Der Verteidiger Saudi-Arabiens, Abdulelah Al Amri, brachte den Grünen Falken in der 40. Minute eine überraschende Führung, indem er am schnellsten reagierte, um einen Abpraller nach einem Kopfball von Mohamed Kanno, den Torwart Fernando Muslera zunächst pariert hatte, ins Tor zu befördern.
Uruguay dominierte das Spiel über die gesamte Partie hinweg und beendete das Match mit 67 Prozent Ballbesitz im Vergleich zu 33 Prozent für Saudi-Arabien, laut Opta-Daten, und verzeichnete 28 Schüsse im Vergleich zu sieben der Saudis.
Trotz dieses überwältigenden territorialen Vorteils hatte die Mannschaft von Marcelo Bielsa Schwierigkeiten, ihre Kontrolle über lange Zeit in klare Chancen umzuwandeln, während der saudi-arabische Torwart Mohammed Al Owais eine Reihe wichtiger Paraden zeigte, um die Führung seiner Mannschaft bis tief in die zweite Halbzeit zu bewahren.
Federico Valverde, der Kapitän Uruguays, war einer derjenigen, die von Al Owais gestoppt wurden, der sich in sein Tor bewegte, um einen Schuss abzuwehren, der in der Nachspielzeit ins untere Eck zu gehen schien.
Der Durchbruch kam schließlich in der 80. Minute, als Araujo ins Netz traf, um das Spiel auszugleichen und Saudi-Arabien einen der größten Schocks des Turniers zu verwehren.
Valverde reflektierte nach dem Schlusspfiff über die Schwierigkeit der Situation.
"In der zweiten Halbzeit haben wir unsere Einstellung und Intensität verbessert.
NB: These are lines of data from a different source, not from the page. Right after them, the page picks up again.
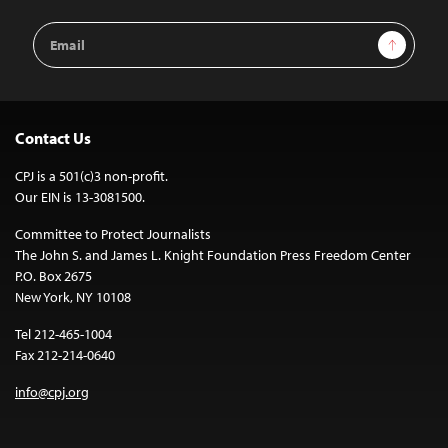
Email
Sign Up
Address
Contact Us
CPJ is a 501(c)3 non-profit.
Our EIN is 13-3081500.
Committee to Protect Journalists
The John S. and James L. Knight Foundation Press Freedom Center
P.O. Box 2675
New York, NY 10108
Tel 212-465-1004
Fax 212-214-0640
info@cpj.org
Das Debüt und die Nerven haben gegen uns gearbeitet. In der zweiten Halbzeit haben wir das gemacht, was der Trainer von uns verlangt hat, und uns verbessert.
"Als Kapitän bin ich mit allem zufrieden, was das Team gegeben hat. Ich möchte mich auf das konzentrieren, was wir getan haben, um das Unentschieden zu erreichen. Die Unterstützung der Fans hat uns viel Energie gegeben; ich möchte allen danken, die gekommen sind. Wir werden hart arbeiten, um das nächste Spiel zu gewinnen."
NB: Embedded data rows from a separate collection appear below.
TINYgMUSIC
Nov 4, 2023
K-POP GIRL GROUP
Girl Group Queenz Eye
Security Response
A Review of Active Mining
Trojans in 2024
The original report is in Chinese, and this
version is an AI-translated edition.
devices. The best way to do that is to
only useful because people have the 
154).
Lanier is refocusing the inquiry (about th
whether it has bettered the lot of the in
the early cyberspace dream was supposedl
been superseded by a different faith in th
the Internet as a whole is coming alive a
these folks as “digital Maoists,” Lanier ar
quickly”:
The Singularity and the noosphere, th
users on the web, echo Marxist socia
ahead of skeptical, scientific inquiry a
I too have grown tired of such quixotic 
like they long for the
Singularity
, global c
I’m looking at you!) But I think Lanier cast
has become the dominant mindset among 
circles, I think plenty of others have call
Der Kapitän Saudi-Arabiens, Salem Al Dawsari, der Teil der Mannschaft war, die bei der letzten Weltmeisterschaft Argentinien berühmt besiegte, äußerte trotz des Ergebnisses gegen einen hochgehandelten Gegner Enttäuschung.
"Es war ein guter Start, und ich glaube, wir haben es verdient zu gewinnen. Schritt für Schritt können wir uns für die nächste Runde qualifizieren. Wir sind hierher gekommen, um zu gewinnen und so weit wie möglich zu kommen, nicht nur um teilzunehmen.
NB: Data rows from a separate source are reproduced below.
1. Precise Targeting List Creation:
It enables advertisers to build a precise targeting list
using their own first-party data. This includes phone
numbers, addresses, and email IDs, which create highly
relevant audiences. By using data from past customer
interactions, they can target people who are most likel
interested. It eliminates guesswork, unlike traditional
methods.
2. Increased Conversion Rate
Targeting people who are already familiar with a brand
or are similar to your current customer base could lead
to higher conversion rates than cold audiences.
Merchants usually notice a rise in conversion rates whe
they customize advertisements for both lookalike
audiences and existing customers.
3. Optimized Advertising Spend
"Wir hoffen, unsere Fehler im nächsten Spiel zu korrigieren, damit wir einen Sieg sichern und uns der Qualifikation näher bringen können. Dies ist nicht meine erste Weltmeisterschaft, und heute haben wir den Charakter der saudi-arabischen Mannschaft gezeigt. Leider konnten wir nicht das Ergebnis erzielen, das wir wollten."
Saudi-Arabien hat in nur einer von sechs vorherigen Weltmeisterschaftsteilnahmen die Gruppenphase überstanden, ein Rekord, der bedeutet, dass Al Dawsaris Mannschaft bereits ihre Qualifikationschancen sorgfältig bewerten wird.
Für Uruguay verlängert das Ergebnis einen schwierigen Auftakt des Turniers für südamerikanische Mannschaften, die in zwei Spielen bisher ohne Sieg in der Gruppenphase bleiben.
Beide Teams richten nun ihre Aufmerksamkeit auf ihre zweiten Spiele, wobei das Unentschieden die Gruppe H nach dem Unentschieden Spaniens gegen die Weltmeisterschaftsdebütanten Kap Verde am selben Tag in ein feines Gleichgewicht bringt.